Robert Humphrey Amburgey and Gertrude Quillen
Robert Humphrey Amburgey |
Gertrude Quillen Amburgey |
Con, Don and Glenn Amburgey |
L-R: Bertha and Gertrude Quillen |
L-R: Martha, Mattie and Minnie Amburgey - The Sunshine Sisters |
Don Chapel and Tammy Wynette |
Robert Humphrey Amburgey Jr b 11 May 1888 Knott Co KY d 30 Jul 1962 Clermont Co OH; s/o Alfred Amburgey and
Elizabeth Betts Amburgey. Robert Humphrey Amburgey m. 22 Nov 1917 to (2) Gertrude Quillen b 1898 KY d 27 Mar 1997 Nashville, Davidson Co TN; d/o Richard Quillen II
and Carrie Venters. (More about Robert Humphrey Amburgey Family).
Children of Robert Humphrey Amburgey and Gertrude Quillen;
1. Bertha "Minnie" Amburgey m. to (1) Charles "Ducky" Woodruff; (3 children); m. 1990 to (2) Bob Garcia. Minnie Woodruff was the female voice heard on
some of Bill Carlisle's biggest hits such as "Too Old To Cut The Mustard," "No
Help Wanted," and "Is Zat You Myrtle?".
2. Irene Ethel "Martha Carson" Amburgey b 19 May 1921 Neon, Letcher Co KY d Thursday, 16 Dec 2004 Nashville, TN age 83 (see obituary); m. (divorced 1950) 1st to James Roberts s/o Fiddlin' Doc Roberts; m. 2nd to Xavier Cosse.
3. Opal "Mattie" Jean Amburgey (aka Jean Chapel and Mattie O'Neill) b 6 Mar 1925 d 19 Aug 1995 Port Orange, Volusia Co FL; m. (divorced) (1)
Floyd "Salty" Holmes; (1 daughter); m. (2) Unknown.
4. Glenn Daniel Amburgey
5. Conley Martin Amburgey b about 1936 d Saturday, 14 Jun 2008
m. Mary Anne Unknown.
6. Lloyd
Franklin "Don Chapel" Amburgey
m. Unknown; Lloyd "Don Chapel" Amburgey m.
Tammy Wynette. (Lloyd
divorced Tammy after 3 years of marriage)
Robert Humphrey Amburgey
and Mary Annabelle C Baker
Robert Humphrey Amburgey Jr b 11 May 1888 d 30 Jul 1962; s/o Alfred Amburgey and Elizabeth Betts Amburgey. Robert Humphrey Amburgey m. 31 Dec 1911 to Mary Annabelle C Baker b 1898 d 1915; d/o Henry Baker and Martha Catherine Taylor.

————

Actions to take>
1 - Answer these from the genealogy page:
(a) On what date did Robert Humphrey Amburgey marry Gertrude Quillen?
(b) In what city did Irene Ethel "Martha Carson" Amburgey die?
(c) Whom did Robert Humphrey Amburgey marry on 31 Dec 1911?
2 - Pick out each line in the listing that contains the string "shortInstrumentName".

————

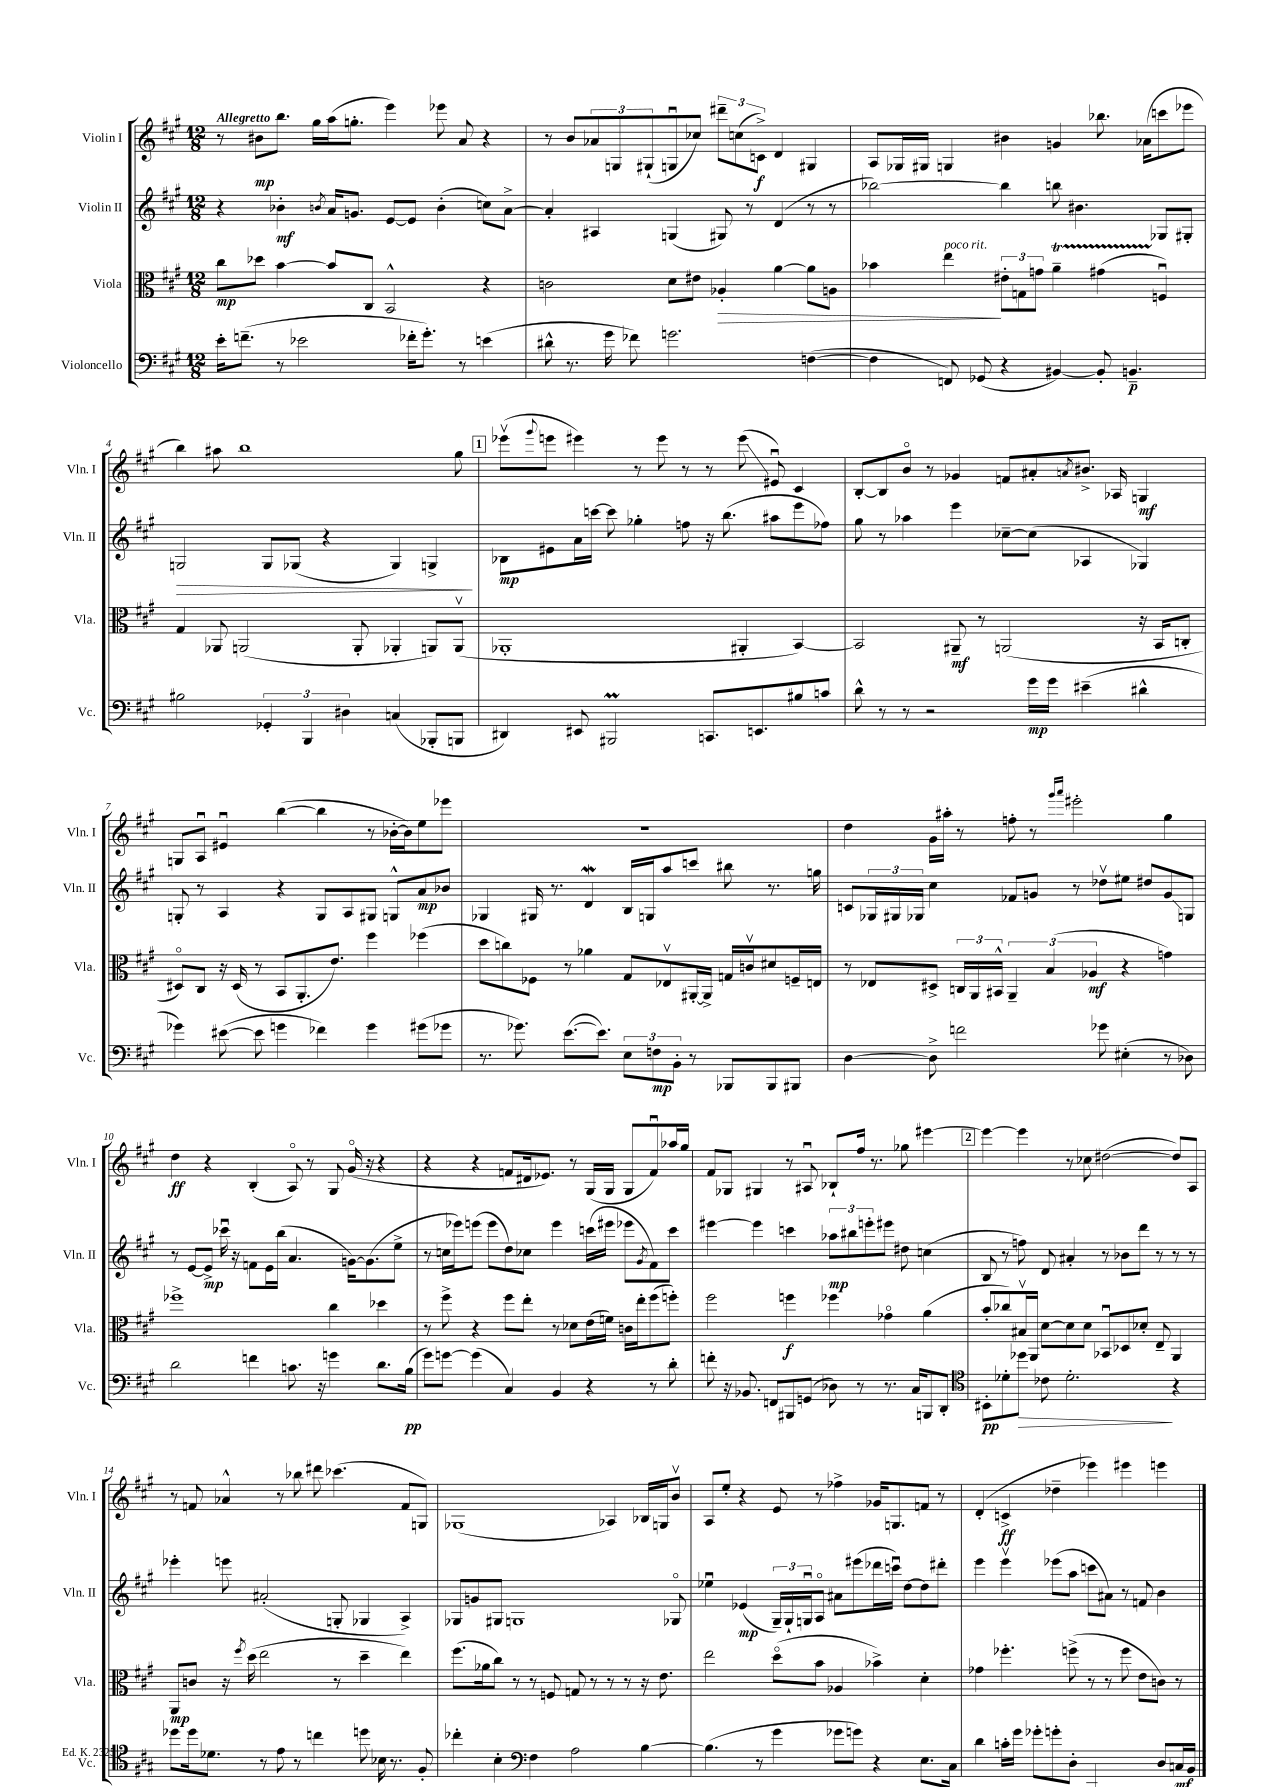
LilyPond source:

<<
\new StaffGroup <<
\new Staff = "s0" \with { instrumentName = "Violin I" shortInstrumentName = "Vln. I" } {
    \clef treble \key a \major \numericTimeSignature \time 12/8 \tempo "Allegretto"
    r8 bis'8\mp b''8. gis''16 a''16( g''8.-. e'''4) ees'''8 a'8 r4 |
    r8 b'8 \tuplet 3/2 { aes'8 g8 gis8-!( } g8\downbow ces''8) \tuplet 3/2 { dis'''8-- c''8( c'8->\f) } d'4 gis4 |
    a8 ges16 gis16 g4 bis'4 g'4 bes''8. aes'16( c'''8 ees'''8 |
    b''4) ais''8 b''1 gis''8 |
    \mark \markup { \box "1" } ees'''8\upbow( \appoggiatura { gis'''8 } e'''8 eis'''4) r8 eis'''8 r8 r8 eis'''8\glissando( eis'8\downbow) cis'4 |
    b8~-. b8 b'8\flageolet r8 ges'4 f'8 ais'8-. \acciaccatura { a'8 } bis'8.-> aes16 g4\mf |
    g8 a8\downbow eis'4\downbow b''4~( b''4 r8 bes'16~-. bes'16) e''8 ees'''8 |
    R1. |
    d''4 gis'16 ais''16-. r8 f''8-. r8 \grace { gis'''16 a'''16 } eis'''2-. gis''4 |
    d''4\ff r4 b4-.( a8\flageolet) r8 gis8 gis'16\flageolet( r16 r4 |
    r4 r4 f'8 dis'16 ees'8.) r8 gis16( gis16 gis8 f'8\downbow) aes''16 gis''16 |
    fis'8 ges8 gis4 r8 ais8\downbow bes8-! fis''16 r8. ges''8 eis'''4~ |
    \mark \markup { \box "2" } eis'''4~ eis'''4 r8 ces''8 dis''2~( dis''8) a8 |
    r8 f'8 aes'4-^ r8 bes''8 dis'''8 ces'''4.( f'8 g8) |
    ges1( aes4) bes16 g16 b'8\upbow |
    a8 e''8-. r4 e'8 r8 fes''4-> ges'16 g8. f'8 r8 |
    d'4-.( c'4->\ff des''4-- ees'''4) eis'''4 e'''4 \bar "|." |
}
\new Staff = "s1" \with { instrumentName = "Violin II" shortInstrumentName = "Vln. II" } {
    \clef treble \key a \major \numericTimeSignature \time 12/8
    r4 bes'4-.\mf \acciaccatura { b'8 } a'16 g'8. e'8~ e'8 b'4-.( c''8) a'8~-> |
    a'4-. ais4 g4( gis8) r8 d'4( r8 r8 |
    bes''2~) bes''4 b''8 bis'4. ges8 gis8-. |
    g2\> g8 ges8( r4 ges4) g4->\! |
    \mark \markup { \box "1" } bes8\mp eis'8 a'16 c'''16~ c'''8 ges''4-. f''8 r16 b''8.( ais''8 e'''8 fes''8) |
    gis''8 r8 aes''4 e'''4 ces''8~-- ces''8( aes4 ges4) |
    g8-. r8 a4 r4 g8 a8 gis8 g8-^ a'8\mp bes'8 |
    ges4 gis16 r8. d'4\mordent b16 g16 a''8 c'''8 bis''8 r8. g''16 |
    c'8 \tuplet 3/2 { ges16 gis16 ges16 } cis''4 fes'8 g'8 r8 des''8\upbow eis''8 dis''8 g'8\glissando g8 |
    r8 e'8~ e'8->\mp ces'''16\downbow r16 f'8 e'16 b''16( a'4. g'16~) g'8.( e''8-> |
    r8 c''16 ees'''16) e'''8( e'''8 d''8) ces''8 e'''4 c'''16( eis'''16 ees'''8 \acciaccatura { gis'8 } fis'8) c'''8 |
    eis'''4~ eis'''4 c'''4 \tuplet 3/2 { aes''8\mp bis''8 e'''8-. } eis'''8 dis''8 c''4( |
    \mark \markup { \box "2" } b8 r8 f''8) d'8 ais'4-. r8 bes'8 d'''8 r8 r8 r8 |
    ees'''4-. e'''8 ais'2-.( g8-. ges4 a4->) |
    ges8 g'8 gis8 g1 ges8\flageolet |
    ees''4\downbow ees'4\mp( \tuplet 3/2 { gis16--) gis16-! g16\downbow } a8\flageolet ais'8 eis'''8( des'''16 c'''16\downbow) d''8~ d''8 dis'''8-. |
    e'''4 e'''4\upbow ees'''8( a''8 c'''8 ais'8) r8 f'8 b'4 \bar "|." |
}
\new Staff = "s2" \with { instrumentName = "Viola" shortInstrumentName = "Vla." } {
    \clef alto \key a \major \numericTimeSignature \time 12/8
    cis''8\mp des''8 b'4~ b'8 cis8 b,2-^ r4 |
    c'2 d'8 eis'8 aes4-.\> a'4~ a'8 a8 |
    bes'4 e''4\!^\markup { \italic "poco rit." } \tuplet 3/2 { eis'8-. g8 g'8 } a'4--\startTrillSpan gis'4( f4\downbow\stopTrillSpan) |
    gis4 aes,8 a,2( a,8-. aes,4-. a,8) a,8\upbow( |
    \mark \markup { \box "1" } aes,1-. ais,4-. b,4~) |
    b,2 ais,8--\mf r8 a,2( r16 b,16 c8-. |
    dis8\flageolet) cis8 r16 dis16( r8 b,8 a,8.-. e'8.) fis''4 fes''4( |
    d''8 c''8) fes8 r8 aes'4 gis8 ees8\upbow ais,16~-. ais,16-> g16 c'16\upbow dis'8 f16-- e16 |
    r8 ees8 dis8-> \tuplet 3/2 { c16 a,16 bis,16-^ } \tuplet 3/2 { a,4-- b4( aes4\mf } r4 g'4) |
    fes''1-> cis''4 des''4 |
    r8 fis''8-> r4 fis''8 e''8-. r8 des'8 e'16( f'16) c'16 e''16-. fis''8( f''8-.) |
    fis''2 f''4\f fes''4 ges'4\flageolet a'4( |
    \mark \markup { \box "2" } b'8-. ces''8) bis16\upbow a,16 d'8~ d'8 d'8 bes,8\downbow des8 des'8-. e8-- a,4 |
    a,8\mp c'8 r16 \acciaccatura { fis''8 } d''16( e''2 r8 d''4-- e''4) |
    fis''8.( aes'16 cis''8) r8 r8 f8 g8 r8 r8 r8 r16 e'8. |
    e''2 d''8\flageolet( b'8 aes4 bes'4->) d'4-. |
    ges'4 fes''4.-. f''8->( r8 r8 f''8 e'8 c'8) r8 \bar "|." |
}
\new Staff = "s3" \with { instrumentName = "Violoncello" shortInstrumentName = "Vc." } {
    \clef bass \key a \major \numericTimeSignature \time 12/8
    e'16-. f'8.--( r8 ees'2 fes'16-. gis'8.-.) r8 e'4( |
    dis'8-^ r8. gis'16 fes'8) g'2. f4~( |
    f4 f,8) ges,8( r4 bis,4~) bis,8-. b,4.--\p |
    bis2 \tuplet 3/2 { ges,4-. b,,4 dis4 } c4( bes,,8-. b,,8 |
    \mark \markup { \box "1" } dis,4) eis,8 bis,,2\prall c,8. e,8. bis8 c'8 |
    d'8-^ r8 r8 r2 gis'16\mp gis'16 eis'4--( dis'4-^ |
    ges'4) eis'8~( eis'8 g'4 fes'4) g'4 gis'8( ges'8 |
    r8. ges'8.) e'8.~( e'8.) \tuplet 3/2 { e8 f8\mp b,8-. } r8 bes,,8 bes,,8 bis,,8 |
    d4~ d8-> f'2 ges'8 eis4-.( r8 des8) |
    d'2 f'4 c'8. r16 g'4 d'8. b16\pp( |
    gis'8) g'8~ g'4( cis4) b,4 r4 r8 d'8-. |
    f'8-. r16 bes,8. f,8 bis,,8 g,8( des8) r8 r8. cis16 b,,8 d,8-. |
    \mark \markup { \box "2" } \clef tenor bis,8-.\pp des'8-. des''8\> ces'8 des'2.-.\! r4 |
    des''8 des''16 des'8. r8 e'8 r8 c''4 d''8 bes16 r8. fis8-. |
    ces''4-. b4-. \clef bass fis4 a2 b4~ |
    b4.( r8 gis'4 ges'8 g'8) r4 e8. cis16 |
    d'4 c'16-. gis'16 ges'8-. g'8-. d8-. b,,2 d8 c16\mf b,16 \bar "|." |
}
>>
>>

————

In response>
1 -
(a) 22 Nov 1917
(b) Nashville, TN
(c) Mary Annabelle C Baker

2 -
\new Staff = "s0" \with { instrumentName = "Violin I" shortInstrumentName = "Vln. I" } {
\new Staff = "s1" \with { instrumentName = "Violin II" shortInstrumentName = "Vln. II" } {
\new Staff = "s2" \with { instrumentName = "Viola" shortInstrumentName = "Vla." } {
\new Staff = "s3" \with { instrumentName = "Violoncello" shortInstrumentName = "Vc." } {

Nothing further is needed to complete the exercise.